Cronache dai Palazzi - Ma all'Italia conviene fare guerra all'Europa?
- di: Redazione
La Nadef, per come è stata presentata e, soprattutto, giustificata in termini di numeri (sugli obiettivi e sulle speranze sarà il tempo a dare le sue risposto), rimanda ad una difficoltà oggettiva del nostro Paese, che sta attraversando un contingenza delicatissima, che mette a rischio la tenuta del governo.
Non certo in termini di prosecuzione del mandato sino alla fine della legislatura (come fanno intendere i numeri, che lasciano tuttora ampi margini di sicurezza), ma di coesione.
Perché l'andare in ordine sparso sembra essere la costante rispetto alla compattezza che ci si aspetterebbe da un esecutivo deciso restare in sella per i prossimi quattro anni.
Ma il clima resta difficile da decrittare.
Cronache dai Palazzi - Ma all'Italia conviene fare guerra all'Europa?
Il presidente del Consiglio spende la maggior parte delle sue energie per costruire, a sua immagine e somiglianza, un'Italia che abbia peso ben maggiore rispetto al passato sulle scenario internazionale. Quello stesso dove solo il prestigio personale di Mario Draghi aveva dato autorevolezza e audience.
Ma i guai, politicamente parlando, Giorgia Meloni se li ritrova tra le mura amiche, perché se l'obiettivo delle elezioni europee della prossima primavera è abbastanza palese e scontato per tutti, è il modo con il quale vi si avvicina che rischia di logorare il governo.
In cui, per l'ennesima volta (lo ha già fatto con il governo Conte) Matteo Salvini sembra volere essere di lotta e di governo, nel senso che sfrutta la platea concessagli del ruolo di vicepremier e ministro per portare avanti una sua battaglia in vista delle europee. Però, a differenza del passato (quello della versione ''petto nudo and mojito'' del Papeete), questa volta, nella missione, ha arruolato anche alcuni pesi massimi della Lega, che si sono caricati del compito di rendere difficili i rapporti con l'Europa quando essi sembrano mostrare bel tempo.

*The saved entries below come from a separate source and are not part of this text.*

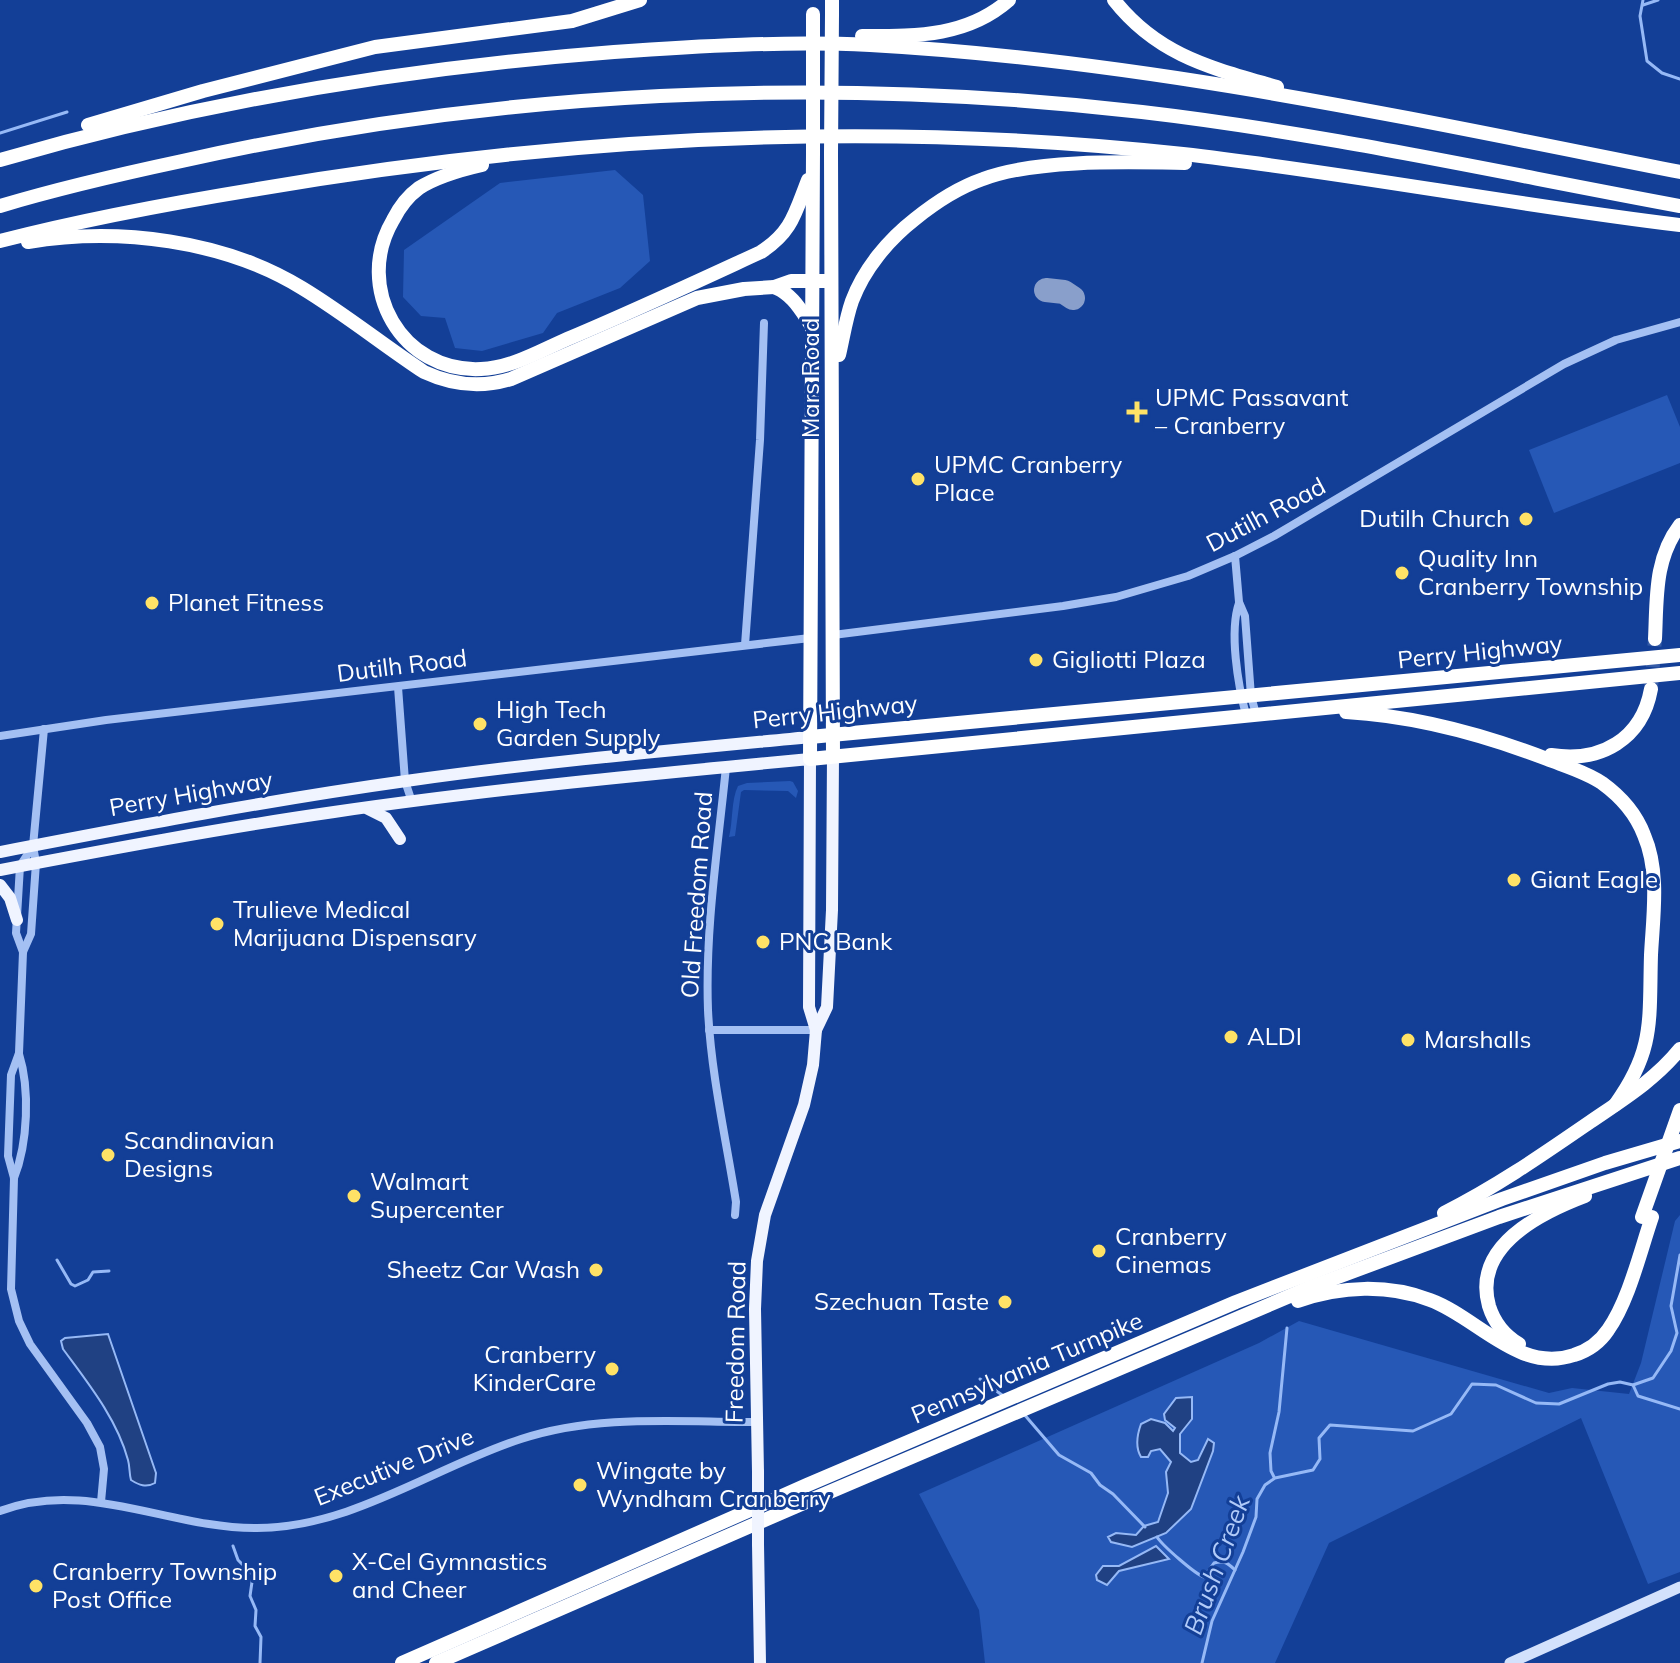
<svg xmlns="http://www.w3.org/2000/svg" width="1680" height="1663" font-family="Mulish,sans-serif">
	<rect width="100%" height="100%" fill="#133f97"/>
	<g fill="#2658b6">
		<polygon points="615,170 643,195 650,261 620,288 557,313 543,333 482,351 455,348 445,318 421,316 403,297 404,250 500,183"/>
		<polygon points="1667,395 1680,427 1680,463 1554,513 1529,450"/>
		<path d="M790 781 793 782 798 791 796 798 788 791 744 790 741 792 735 836 729 837C733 822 731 800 738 786L747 783Z"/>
		<polygon points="1680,1215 1680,1572 1648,1584 1581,1418 1329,1543 1275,1663 985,1663 979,1610 919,1494 1259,1343 1299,1321 1549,1393 1572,1388 1629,1394 1641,1363 1675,1221"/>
	</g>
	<g fill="#204183" stroke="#96b9f6" stroke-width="2">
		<path d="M108 1334 156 1473 155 1483C146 1488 139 1485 131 1480 129 1473 130 1467 128 1460 117 1419 88 1383 63 1349L61 1341 65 1338Z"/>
		<path d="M1192 1397V1419L1180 1434V1453L1191 1462 1198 1460 1208 1439 1214 1443 1213 1451 1191 1509 1166 1533 1132 1547 1111 1542 1108 1537 1116 1533 1136 1535 1144 1526 1158 1522 1168 1493 1166 1472 1171 1462 1160 1449 1151 1451 1148 1457H1141C1135 1447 1137 1435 1141 1424L1151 1419 1165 1423 1173 1431 1175 1428 1165 1420 1164 1414 1176 1398Z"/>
		<polygon points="1156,1546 1169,1559 1119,1571 1107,1585 1097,1580 1096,1575 1103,1566 1119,1566"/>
	</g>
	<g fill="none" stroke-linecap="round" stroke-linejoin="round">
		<g stroke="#96b9f6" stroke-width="3">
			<polyline points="1643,0 1640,16 1647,61 1662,73 1680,79"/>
			<polyline points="1643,5 1658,0"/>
			<polyline points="0,133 67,112"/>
			<polyline points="57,1260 71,1284 75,1286 88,1280 93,1272 109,1271"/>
			<polyline points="980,1379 1002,1395"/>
			<polyline points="1633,1385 1638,1396 1680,1409"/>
			<polyline points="1023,1413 1059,1455 1091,1473 1100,1485 1113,1494 1145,1527"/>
			<polyline points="1274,1477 1271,1471 1270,1453 1279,1412 1287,1328"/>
			<path d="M1157 1537C1163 1546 1195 1574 1204 1577L1214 1563C1224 1560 1228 1563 1235 1570"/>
			<polyline points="233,1546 238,1560 253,1575 250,1596 256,1610 255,1626 261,1637 260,1663"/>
			<polyline points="1202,1663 1212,1621 1243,1552 1256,1517 1257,1499 1265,1485 1275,1478 1313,1470 1320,1459 1319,1438 1330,1425 1413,1431 1451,1414 1472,1384 1496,1385 1536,1403 1559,1404 1608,1384 1620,1382 1633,1385 1653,1378 1671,1351 1677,1333 1671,1306 1680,1255"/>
		</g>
		<polyline stroke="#899fcb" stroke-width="24" points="1046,290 1064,292 1073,298"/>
		<polyline stroke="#365ca7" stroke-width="14" stroke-dasharray="14 7" stroke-linecap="butt" points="1651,688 1655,639"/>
		<g stroke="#a4c0f3" stroke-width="8">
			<polyline points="1235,556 1239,602 1245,616 1251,696 1256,714"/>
			<path d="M1239 603C1229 632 1238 685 1246 715"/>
			<polyline points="833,635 1063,606 1116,597 1188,576 1235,556 1274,536 1564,364 1616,340 1680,322"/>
			<polyline points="745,645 760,440 764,323"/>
			<polyline points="398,687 405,781 412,802"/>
			<polyline points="44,729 33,846 36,863 31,934 23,952 19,1053 11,1075 8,1156 14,1178 11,1289 19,1321 30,1344 87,1423 100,1447 104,1469 101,1502"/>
			<polyline points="0,736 106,720 810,638"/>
			<path d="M726 767C718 847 705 929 708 1010 711 1074 726 1139 736 1202L735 1215"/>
			<polyline points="23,952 16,933 20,866 33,846"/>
			<polyline points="709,1030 816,1030"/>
			<path d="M14 1178C28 1143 30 1089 19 1054"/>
			<path d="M0 1511C86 1478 170 1529 257 1528 351 1528 434 1467 521 1439 596 1414 678 1422 756 1422"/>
		</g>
		<polyline stroke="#d3e1fc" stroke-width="11" points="1510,1663 1680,1587"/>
		<g stroke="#f0f4ff" stroke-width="12">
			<polyline points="368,809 386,818 400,839"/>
			<path d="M0 852C135 826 270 800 406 781 540 762 675 750 810 737"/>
			<path d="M0 870C111 849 222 828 334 812 492 789 651 774 810 759L809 1007 816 1030"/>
			<polyline points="0,885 10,898 17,920"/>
			<polyline points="758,1472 755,1309 757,1261 765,1215 804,1105 813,1065 816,1030 827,1007 832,910 833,755"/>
			<polyline points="758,1544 760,1663"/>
		</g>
		<g stroke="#fff" stroke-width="14">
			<path d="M1114 0C1158 56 1212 68 1277 87"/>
			<polyline points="832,14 832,0"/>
			<path d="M862 36C916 36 967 37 1009 0"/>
			<polyline points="88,125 203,91 375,47 572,21 640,0"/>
			<polyline points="813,153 810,759 1680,673"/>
			<polyline points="831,153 833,755"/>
			<path d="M0 160C200 102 406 68 614 52 698 46 785 41 870 45 1143 60 1412 119 1680 172"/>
			<path d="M482 165C460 170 438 176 419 188 408 196 399 208 393 220 353 288 402 373 481 369 513 368 543 349 572 337 636 310 698 281 761 252 792 232 795 213 808 180"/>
			<path d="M0 206C60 188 121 174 182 161 497 90 822 75 1142 112 1322 133 1501 173 1680 206"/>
			<path d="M0 241C85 219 172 203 258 189 562 137 876 120 1183 154 1349 173 1514 205 1680 225"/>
			<path d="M28 242C118 227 224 240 302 288 345 314 383 345 424 372 452 385 482 388 511 379L697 298 744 289 774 287 791 281H831"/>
			<path d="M774 287C792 294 800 309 811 325"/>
			<path d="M839 355C843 338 846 318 852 301 864 269 888 240 915 219 936 202 957 188 983 179 1036 159 1128 162 1185 163"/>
			<path d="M1655 639C1657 599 1654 559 1680 525"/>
			<path d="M1346 712C1416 716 1482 734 1547 759 1565 766 1586 772 1602 783 1620 796 1636 814 1644 835 1660 872 1653 916 1651 955 1649 1020 1655 1050 1615 1105"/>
			<polyline points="810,737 1680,655"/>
			<path d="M1551 755C1601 763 1642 739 1651 689"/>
			<path d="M1444 1213C1496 1187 1542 1155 1590 1122 1622 1100 1655 1080 1680 1049"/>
			<path d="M1298 1301C1341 1286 1388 1284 1430 1300 1477 1317 1519 1374 1574 1355 1587 1351 1600 1342 1608 1330 1629 1300 1640 1252 1652 1217"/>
			<path d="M1519 1344C1504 1335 1494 1322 1489 1306 1472 1246 1540 1213 1585 1196"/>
			<polyline points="402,1663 807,1485 1236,1302 1502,1199 1605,1163 1680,1141"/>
			<polyline points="436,1663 799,1505 1311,1287 1499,1217 1680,1158"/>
		</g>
		<polyline stroke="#f0f4ff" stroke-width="12" points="758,1472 758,1544"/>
		<g stroke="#fff" stroke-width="14">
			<polyline points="813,14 813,153"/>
			<polyline points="831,153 832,14"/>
			<polyline points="1642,1217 1680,1110"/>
		</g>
	</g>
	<g fill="#ffe266" stroke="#133f97" stroke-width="3">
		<path d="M1133 400h8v8h8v8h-8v8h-8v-8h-8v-8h8z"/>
		<circle cx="918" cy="479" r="8"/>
		<circle cx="1526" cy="519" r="8"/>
		<circle cx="1402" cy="573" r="8"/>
		<circle cx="152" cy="603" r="8"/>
		<circle cx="1036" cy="660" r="8"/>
		<circle cx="480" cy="724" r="8"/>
		<circle cx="1514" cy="880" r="8"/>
		<circle cx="217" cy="924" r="8"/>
		<circle cx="763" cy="942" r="8"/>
		<circle cx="1231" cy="1037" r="8"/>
		<circle cx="1408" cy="1040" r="8"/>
		<circle cx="108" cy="1155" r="8"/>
		<circle cx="354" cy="1196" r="8"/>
		<circle cx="1099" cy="1251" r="8"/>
		<circle cx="596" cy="1270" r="8"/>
		<circle cx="1005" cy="1302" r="8"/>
		<circle cx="612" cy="1369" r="8"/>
		<circle cx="580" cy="1485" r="8"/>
		<circle cx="336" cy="1576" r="8"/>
		<circle cx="36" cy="1586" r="8"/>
	</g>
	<g text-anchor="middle" stroke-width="6" stroke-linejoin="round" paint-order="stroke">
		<g font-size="24" fill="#fff" stroke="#133f97">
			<text transform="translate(811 378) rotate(-90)" y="8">Mars Road</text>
			<text transform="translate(1266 515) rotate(-28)" y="8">Dutilh Road</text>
			<text transform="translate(1480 652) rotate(-6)" y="8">Perry Highway</text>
			<text transform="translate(402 666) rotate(-7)" y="8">Dutilh Road</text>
			<text transform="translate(835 712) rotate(-6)" y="8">Perry Highway</text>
			<text transform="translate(191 794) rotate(-10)" y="8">Perry Highway</text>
			<text transform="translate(697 895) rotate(-86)" y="8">Old Freedom Road</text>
			<text transform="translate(736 1342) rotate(-89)" y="8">Freedom Road</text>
			<text transform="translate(1027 1368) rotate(-23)" y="8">Pennsylvania Turnpike</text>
			<text transform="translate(394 1467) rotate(-22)" y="8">Executive Drive</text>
		</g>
		<g font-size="24" fill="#fff" stroke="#133f97" text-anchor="start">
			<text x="1155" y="406">UPMC Passavant<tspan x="1155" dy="28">– Cranberry</tspan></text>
			<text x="934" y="473">UPMC Cranberry<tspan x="934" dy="28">Place</tspan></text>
			<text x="1510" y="527" text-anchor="end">Dutilh Church</text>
			<text x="1418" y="567">Quality Inn<tspan x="1418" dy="28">Cranberry Township</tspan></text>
			<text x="168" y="611">Planet Fitness</text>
			<text x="1052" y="668">Gigliotti Plaza</text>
			<text x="496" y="718">High Tech<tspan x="496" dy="28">Garden Supply</tspan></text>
			<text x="1530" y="888">Giant Eagle</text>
			<text x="233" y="918">Trulieve Medical<tspan x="233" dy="28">Marijuana Dispensary</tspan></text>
			<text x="779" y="950">PNC Bank</text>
			<text x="1247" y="1045">ALDI</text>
			<text x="1424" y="1048">Marshalls</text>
			<text x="124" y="1149">Scandinavian<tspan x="124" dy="28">Designs</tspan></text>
			<text x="370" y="1190">Walmart<tspan x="370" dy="28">Supercenter</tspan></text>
			<text x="1115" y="1245">Cranberry<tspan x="1115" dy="28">Cinemas</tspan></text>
			<text x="580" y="1278" text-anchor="end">Sheetz Car Wash</text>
			<text x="989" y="1310" text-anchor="end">Szechuan Taste</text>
			<text x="596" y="1363" text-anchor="end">Cranberry<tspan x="596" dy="28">KinderCare</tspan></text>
			<text x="596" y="1479">Wingate by<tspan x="596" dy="28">Wyndham Cranberry</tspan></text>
			<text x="352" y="1570">X-Cel Gymnastics<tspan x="352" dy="28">and Cheer</tspan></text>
			<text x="52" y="1580">Cranberry Township<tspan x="52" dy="28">Post Office</tspan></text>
		</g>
		<g font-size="26" font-style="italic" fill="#b1cbf9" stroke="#133f97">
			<text transform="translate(1217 1565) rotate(-70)" y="9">Brush Creek</text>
		</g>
	</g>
</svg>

La sortita del vicesegretario Andrea Crippa (che ha ''firmato'' uno spericolato paragone tra la Germania di oggi e quella che, 80 anni fa, lanciava le sue divisioni alla conquista dell'Europa) sottolinea che Salvini ha con sé la Lega, evidentemente convinta che la linea ''anti-tutto'' (dai migranti alle tasse) alla fine paghi in termini elettorali. E a dire il vero sorprende il silenzio di quei big del movimento - soprattutto tra i presidenti di Regione - che dovrebbero incarnare l'ala dialogante della Lega, per come hanno ripetutamente dimostrato anche nel recente passato, e che preferiscono stare zitti.
Se è strategia, per come pare, è complessiva perché non vuole soltanto sottrarre voti a Fratelli d'Italia da destra cavalcando temi scontati (la paura dell'invasione dei migranti, visti come potenziali stupratori e spacciatori; le tasse taglieggiano gli italiani; le piccole irregolarità amministrative che sono da perdonare a colpi di condoni, anche se non li si chiama così)) , ma anche mettersi di traverso nel tentativo di Giorgia Meloni di proporsi, in Europa, come interlocutrice e non invece come semplice spettatrice, se dovesse cedere (ma non sembra ci sia spazio) alla tentazione di schierarsi con Marine Le Pen e i ''para-nazisti'' di AfD, l'Alternativa per la Germania.
Ma, ed è questo l'interrogativo di fondo, che terreno potrebbe preparare per domani la scelta di ostacolare i rapporti con l'Europa e i Paesi più rappresentativi dell'Unione, come sta cercando di fare la Lega?
Non è una domanda dalla risposta scontata, perché la nostra situazione economica oggi più di ieri dipende da Bruxelles e dalla potenziale benevolenza verso le nostre istanze, ad esempio nella revisione dei criteri del fondamentale patto di stabilità. Se continuiamo ad insultare gli altri, in cosa confidiamo per vedere riconosciute le nostre difficoltà e, con esse, le nostre disperate esigenze?
C'è poi un elemento solo apparentemente secondario, che è l'attacco al prestigio personale del presidente del consiglio. Che, se fa appello ai ministri dicendo di essere cauti nelle loro richieste in sede di legge di bilancio, stante le acque basse delle casse dello Stato, non può essere ricambiata con la ripetuta richiesta di inserirvi i fondi per il Ponte sullo Stretto di Messina, che sarà forse un'opera importante, ma non certo necessaria in questo momento. Eppure Salvini sembra non sentire gli inviti del primo ministro e va in giro per l'Italia a vendere la sua visione del Paese, a dispetto della realtà.